Nikki tenía el aire acondicionado apagado y caminaba por el apartamento desnuda y mojada, sin preocuparse por secarse la humedad. Era agradable notar la resistente espuma sobre la piel y, además, una vez que se secara, volvería a estar mojada rápidamente por la humedad del aire, así que, ¿por qué no estar mojada y oler a lavanda?
Sólo se veía a los vecinos de enfrente desde dos de sus ventanas y, como de todos modos no corría brisa, bajó las persianas de ambas y se dirigió al armario de servicio de la cocina. El milagro de la detective Nikki Heat para ahorrar tiempo y dinero se basaba en plancharse su propia ropa la noche anterior. Nada impresionaba más a los criminales que los pliegues bien definidos y las rayas bien marcadas. Desdobló la tabla de planchar por la bisagra y enchufó la plancha.

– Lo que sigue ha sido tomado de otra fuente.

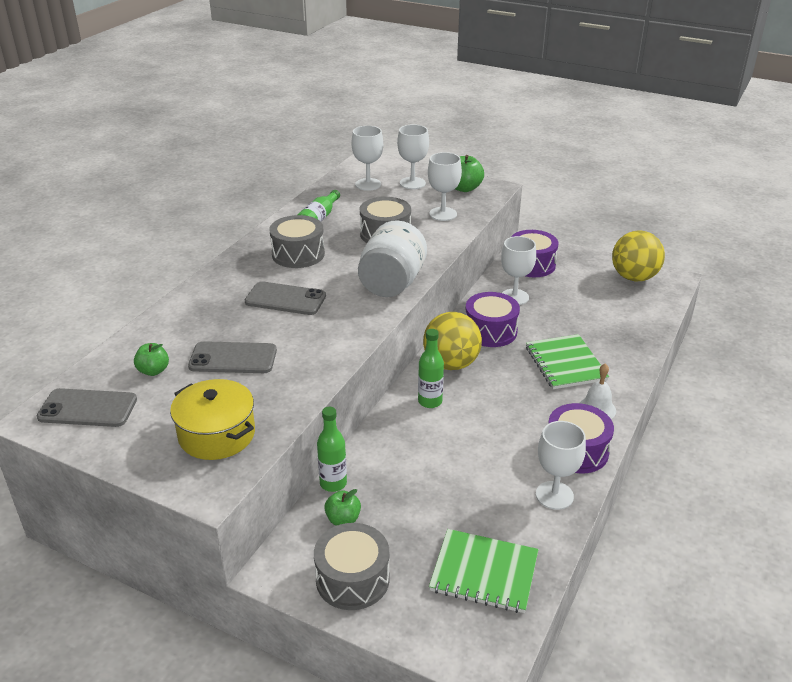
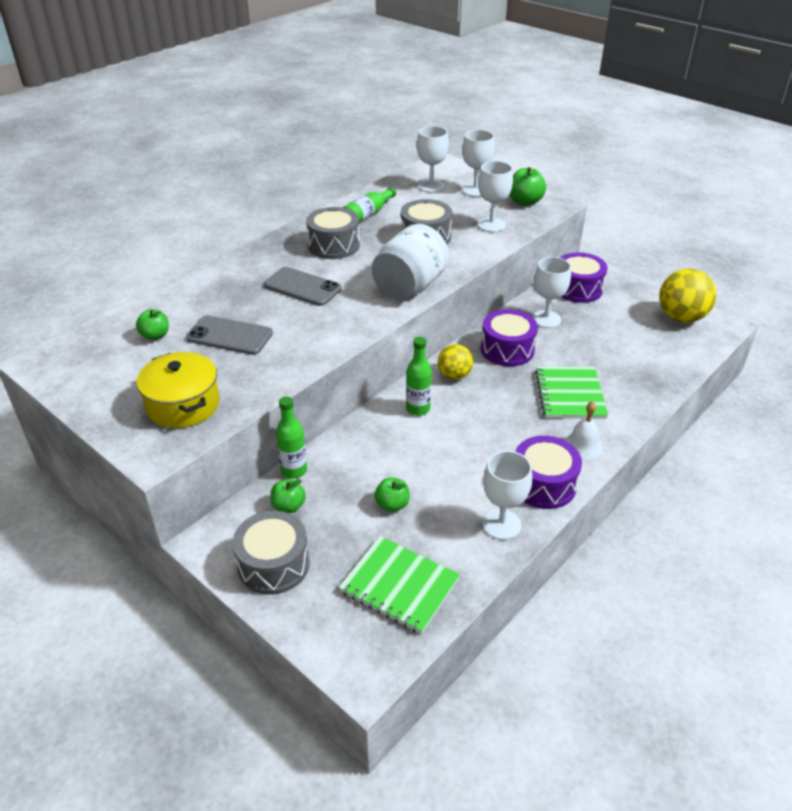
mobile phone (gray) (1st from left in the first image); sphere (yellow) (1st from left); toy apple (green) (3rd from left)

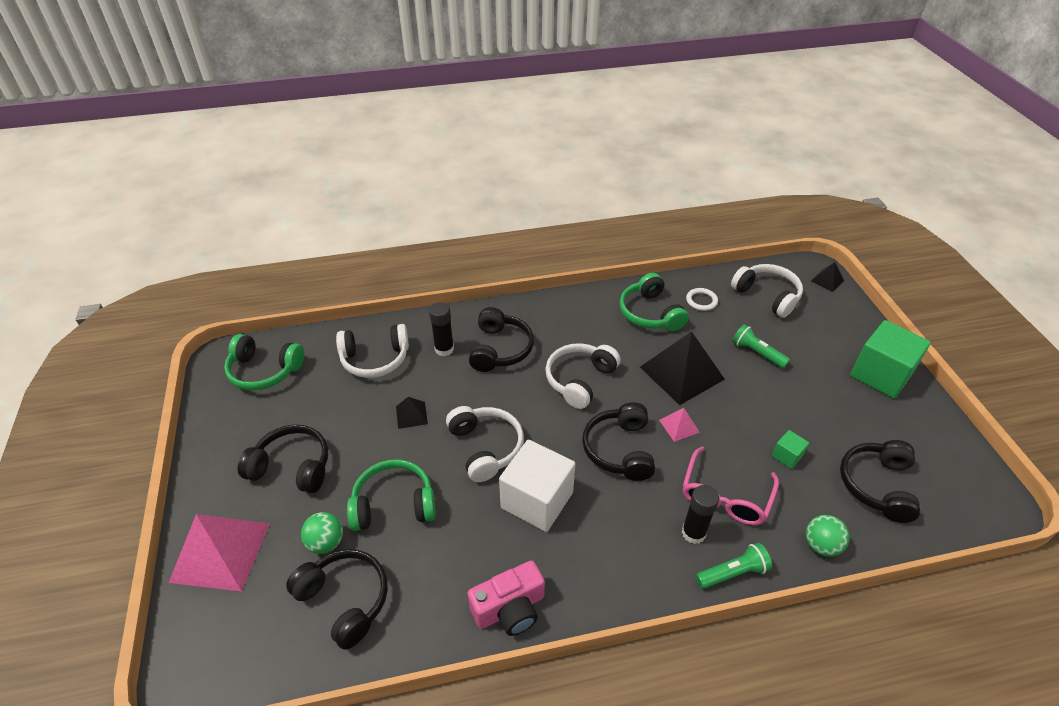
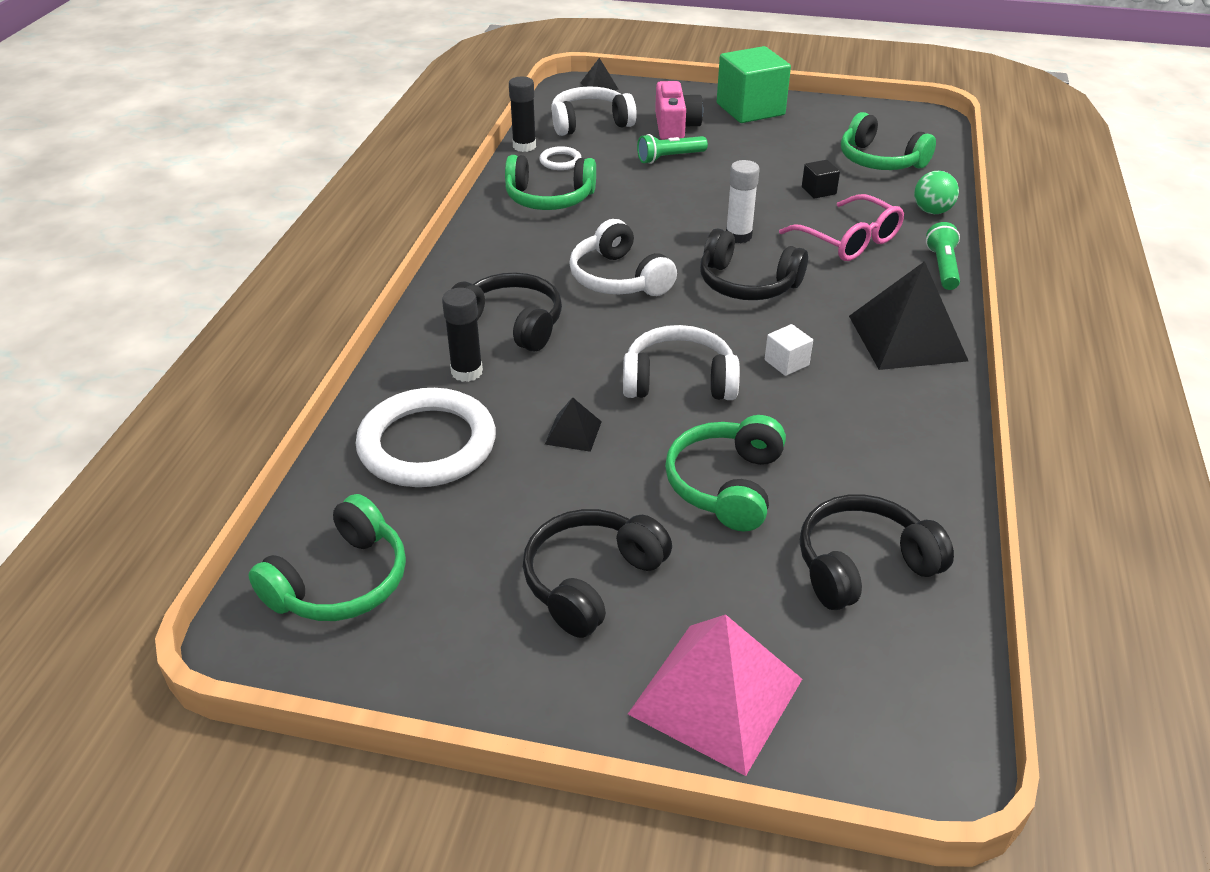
sphere (green) (1st from left in the first image); hoop (pure white) (1st from left); compact camera (pink); solid cube (pure white); pyramid (jet-black) (3rd from left); glue (pure white); glue (jet-black) (2nd from left); solid cube (jet-black); headphones (green) (4th from left)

Aquella noche no se había pasado con el alcohol, pero lo que había bebido le había dado sed. En la nevera encontró su última lata de agua con gas con sabor a lima-limón. Era algo poco ecológico bastante impropio de ella, pero mantuvo abierta la nevera y se acercó a ella para sentir la cascada de aire frío contra su cuerpo desnudo que le ponía la carne de gallina.
Un leve clic hizo que se alejara de la puerta abierta. La luz roja se había encendido, lo cual indicaba que la plancha estaba lista. Dejó la lata de agua con gas en la encimera y fue rápidamente a su armario para encontrar algo relativamente limpio y, sobre todo, transpirable.
Su americana de lino azul marino sólo necesitaba un retoque. Cuando estaba subiendo del vestíbulo, sin embargo, se dio cuenta de que el botón de la manga derecha estaba roto y se detuvo a mirarlo, para recordar si tenía uno de repuesto.
Y entonces Nikki oyó cómo abrían la lata de agua con gas en la cocina.